Wątpliwości następne - moim zdaniem poważniejsze - pojawiły się po działaniach, jakie podjąłem z chwilą, gdy dotarła do mnie informacja, iż redaktor naczelny pisma "Tylko Polska" oraz szef Polskiej Partii Narodowej w jednej osobie jest zarazem wyłącznym dysponentem praw do wielce zasłużonego Stronnictwa Narodowego, które zarejestrował w sądzie bez wiedzy i wbrew woli większości narodowców. Znając dobrze jednego z najbardziej zasłużonych, Jana P. Koziatka (m.in. faktyczny przewodniczący Komitetu Strajkowego w Stoczni Gdańskiej podczas Sierpnia 1980) zaproponowałem, aby wspólnie udać się do Warszawy i zgłosić gotowość reaktywowania lokalnej struktury tej partii na Wybrzeżu, oczywiście wyłącznie naszymi siłami. Niestety, L. Bubel zdecydowanie odmówił, a mnie rzucił propozycję działania w PPN. Tu ja okazałem się nieugięty, bowiem nie lubię firmować swoim nazwiskiem przedsięwzięć do których nie mam przekonania.
Mimo tych doświadczeń, postanowiłem zachować rzecz całą dla siebie - bez nagłaśniania w "MOTO", ale też bez zbytniej wiary w szczerość polskich i narodowych intencji L. Bubla. Niestety, jak mówią starsi ludzie: "Kto ma miękkie serce, musi mieć twardą dupę". Moja dyskrecja została ukarana i to przez człowieka, który współpracę z Samoobroną realizował znacznie dłużej i intensywniej, a ponadto - na najwyższym, wodzowskim szczeblu.
Może zatem czas najwyższy zweryfikować nasze prawdziwe korzenie, panie Leszku Bubel? Zacznijmy np. od wymiany metryk chrztu świętego w Kościele rzymsko-katolickim. Opublikujemy je wzajemnie w swoich tytułach i niech sami czytelnicy sprawdzą, czy są to dokumenty prawdziwe. Ja swojego pochodzenia po mieczu i kądzieli z wielopokoleniowych rodzin polskich chłopów, zamieszkujących zachodnią część Lubelskiego jestem pewien całkowicie.

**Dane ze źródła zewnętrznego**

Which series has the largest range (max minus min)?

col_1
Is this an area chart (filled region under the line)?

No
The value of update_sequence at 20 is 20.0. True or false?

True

A co będzie, gdy wynik poszukiwań żydowskich korzeni okaże się pozytywny? W moim wypadku też nie widzę z tym żadnych problemów. Cóż to bowiem za sztuka bronić polskich interesów będąc rdzennym Polakiem? To wręcz obowiązek! Co innego - obrona Polski z pozycji człowieka, który Polakiem nie jest. To dopiero prawdziwy powód do chwały. Miałbym wówczas prawo (patrz: setki publikacji dekonspirujących Żydów i ich antypolskie knowania) do miana najbardziej lojalnego i zasymilowanego obywatela Rzeczypospolitej Polskiej pochodzenia żydowskiego, przynajmniej w XXI wieku.

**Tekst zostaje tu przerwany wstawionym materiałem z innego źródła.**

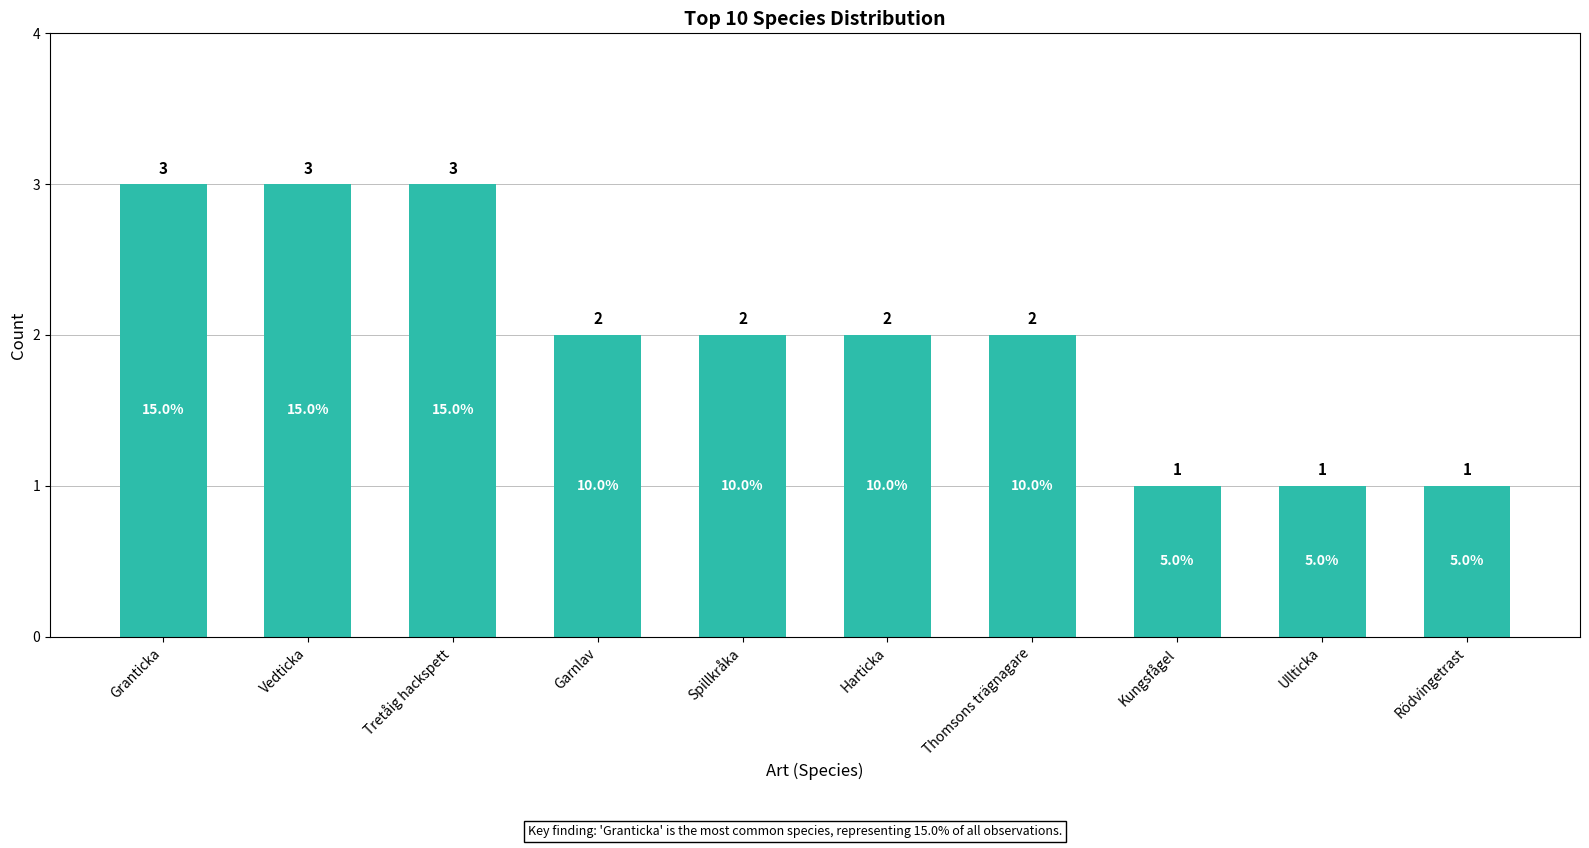

What is the maximum value shown in the chart?

3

Z Leszkiem Bublem byłoby gorzej, bowiem etykieta najbardziej lojalnego Żyda w III/IV RP raczej go nie interesuje, natomiast po ujawnieniu koszernych korzeni straciłby definitywnie mandat do gromadzenia, reprezentowania i... kontrolowania pod swoimi sztandarami wszystkich narodowców. A to nie tylko wyjątkowo opłacalny, ale także bardzo potrzebny geszeft. Komu potrzebny, łatwo wydedukować...
Teksty i zdjęcia: Henryk JEZIERSKI
(Prawa autorskie zastrzeżone)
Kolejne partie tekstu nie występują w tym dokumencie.